Das Problem mit German Strings

(polarsignals.com)

44 points | by asubiotto 11 hours ago ago

16 comments

  • kazinator 5 hours ago ago

    > Because it is difficult to assume what the best encoding will be for any given workload, database systems should dynamically choose encodings based on storage and workload characteristics.

    It would be better just to take the storage requirement on the chin and not add a gratuitous variation in encoding which will bite you on the ass somehow (or someone else).

    As much as possible, pick one way of doing one thing. Your stuff already has thousands of things to do. Each time you do something in two or more ways, you add combinations between that and surrounding things being done in two or more ways.

  • thayne 7 hours ago ago

    So... why are they called Getman strings?

    • mathieuh 7 hours ago ago

      https://datafusion.apache.org/blog/2024/09/13/string-view-ge...

      > The concept of inlined strings with prefixes (called “German Strings” by Andy Pavlo, in homage to TUM, where the Umbra paper that describes them originated) has been used in many recent database systems (Velox, Polars, DuckDB, CedarDB, etc.) and was introduced to Arrow as a new StringViewArray[^3] type. Arrow’s original StringArray is very memory efficient but less effective for certain operations. StringViewArray accelerates string-intensive operations via prefix inlining and a more flexible and compact string representation.

      Seems to be nothing more than they were invented at a German university. I spent quite some time thinking it had something to do with German’s sometimes-SOV word order.

      • andai 5 hours ago ago

        Here is the paper in question:

        Umbra: A Disk-Based System with In-Memory Performance

        https://db.in.tum.de/~freitag/papers/p29-neumann-cidr20.pdf

        Section 3.1 covers string handling.

        This article (also linked from tfa) explains German strings in more detail.

        https://cedardb.com/blog/german_strings

      • aleph_minus_one 6 hours ago ago

        > I spent quite some time thinking it had something to do with German’s sometimes-SOV word order.

        If you refer to subclauses in the German language: here the rule is rather "the finite verb is at the end of the subclause".

        • yorwba 3 hours ago ago

          It also applies to infitives and participles and the verb in nominalized noun-verb compounds. So the rule is closer to "the verb is at the end of its grammatical unit, except for the finite verb in a main clause, which appears in second position." https://en.wikipedia.org/wiki/V2_word_order

        • kaladin-jasnah 3 hours ago ago

          I think this is also called V2 word order.

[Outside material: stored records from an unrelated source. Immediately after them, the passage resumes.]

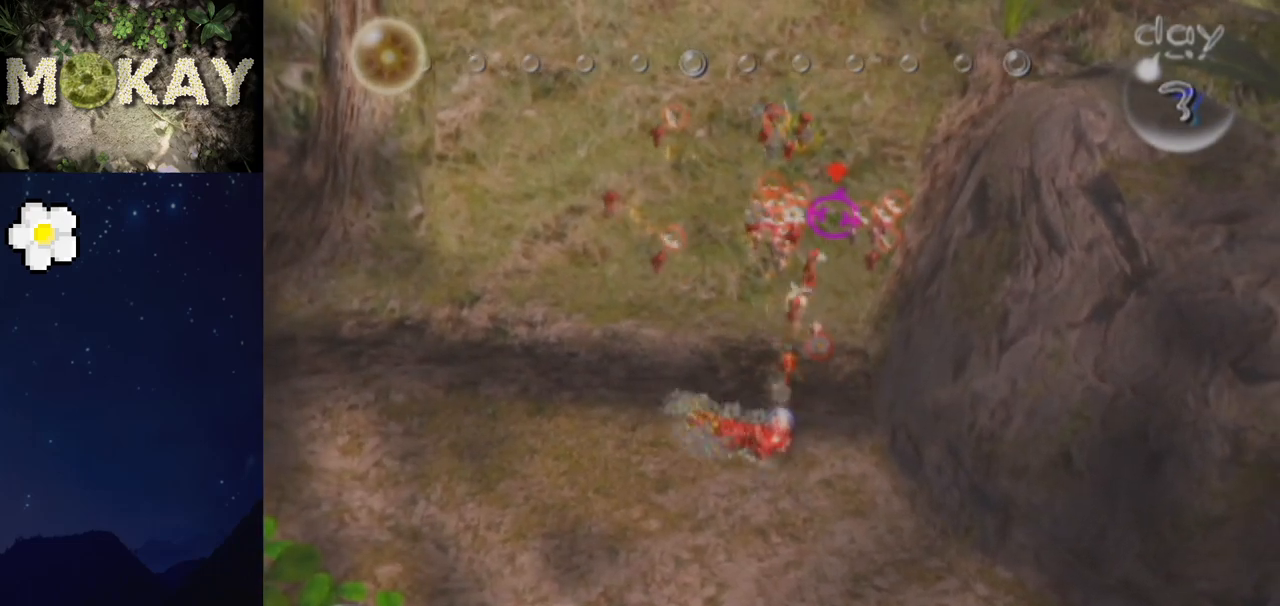
{"buttons": [], "left_stick": "up-right", "right_stick": "up-right", "events": [[33, "A", "up"], [100, "A", "down"], [133, "A", "up"], [167, "A", "down"], [200, "A", "up"], [267, "A", "down"], [333, "A", "up"], [367, "A", "down"], [400, "A", "up"]]}
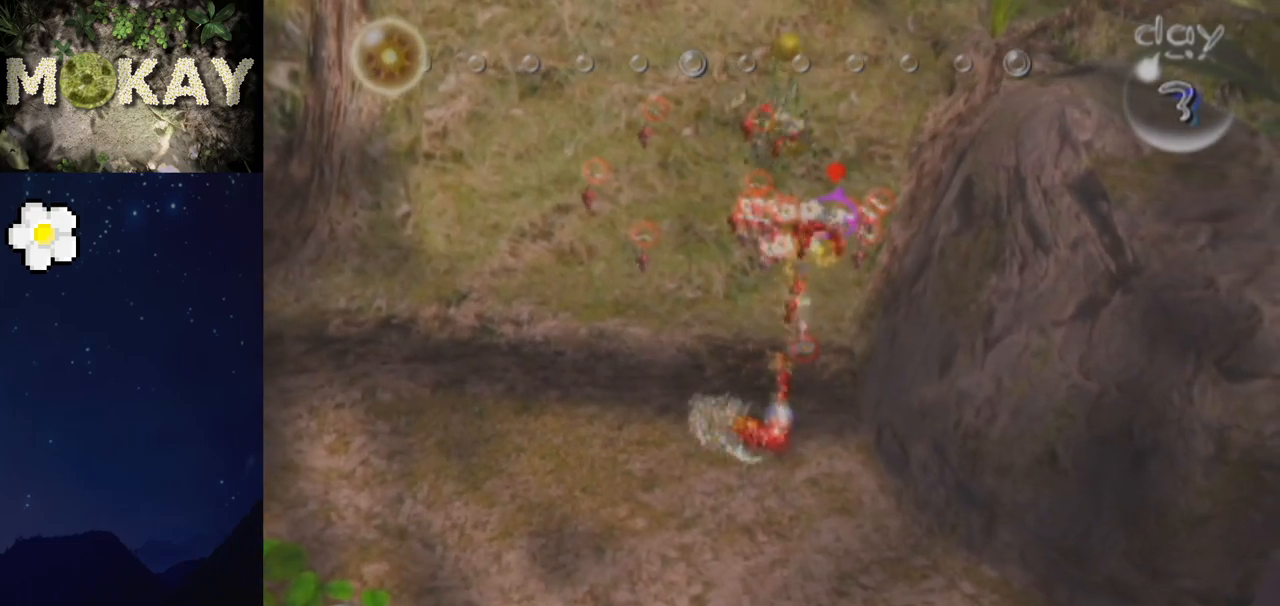
{"buttons": ["A"], "left_stick": "up", "right_stick": "up-right", "events": [[33, "left_stick", "up"], [233, "A", "down"], [300, "A", "up"], [333, "A", "down"], [433, "A", "up"], [500, "A", "down"]]}
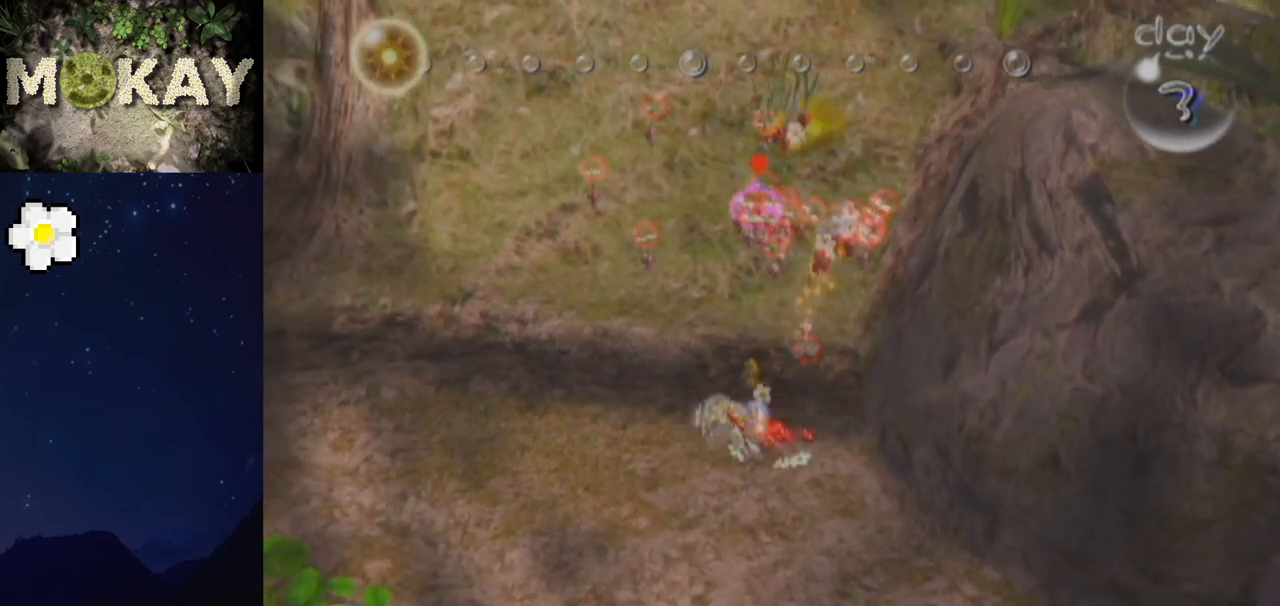
{"buttons": [], "left_stick": "up", "right_stick": "up-right", "events": [[67, "A", "up"], [67, "left_stick", "up-right"], [133, "A", "down"], [200, "A", "up"], [200, "L1", "down"], [200, "left_stick", "down-right"], [333, "right_stick", "up"], [500, "L1", "up"], [500, "left_stick", "up"], [500, "right_stick", "up-right"]]}
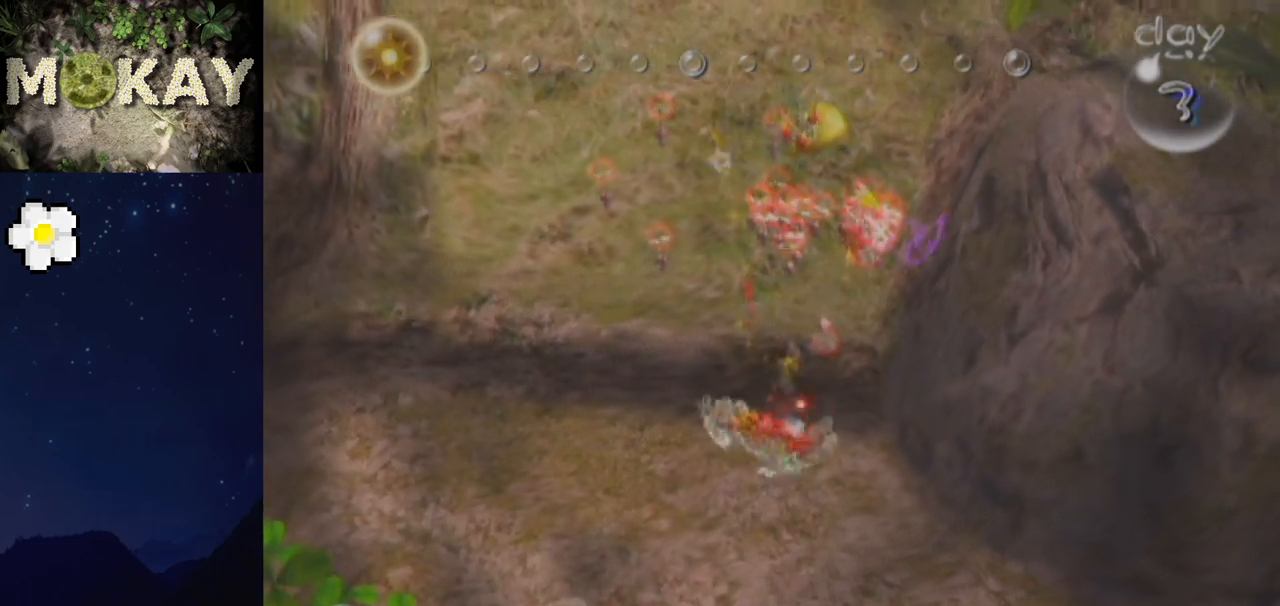
{"buttons": ["L1", "R1"], "left_stick": "down-right", "right_stick": "center", "events": [[100, "A", "down"], [167, "A", "up"], [267, "L1", "down"], [267, "left_stick", "down-right"], [300, "right_stick", "up"], [467, "right_stick", "center"], [500, "R1", "down"]]}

          • aleph_minus_one 12 minutes ago ago

            V2 word order (finite verb comes second) is what is used in main clauses.

      • jandrewrogers 6 hours ago ago

        This general string format style has been invented many times over the decades. Unfortunately, we seem to need to relearn the tradeoffs each time.

    • on_the_train 5 hours ago ago

      They aren't. They're called German style strings. People just like to clickbait and prey on curiosity of techies.

  • thebharathpost 2 hours ago ago

    This is true

  • dekhn 11 hours ago ago

    did the hacker news title editor change the "mit" to "MIT"?

    • asubiotto 10 hours ago ago

      Seems like it. Changed it back!

      • dang 9 hours ago ago

        Oops, sorry.

        • Tadpole9181 8 hours ago ago

          Haha, is that automated or was someone trying to be helpful?

          • dang 6 hours ago ago

            It's automated. And of course it's usually right, but the wrong cases stand out like sore thumbs.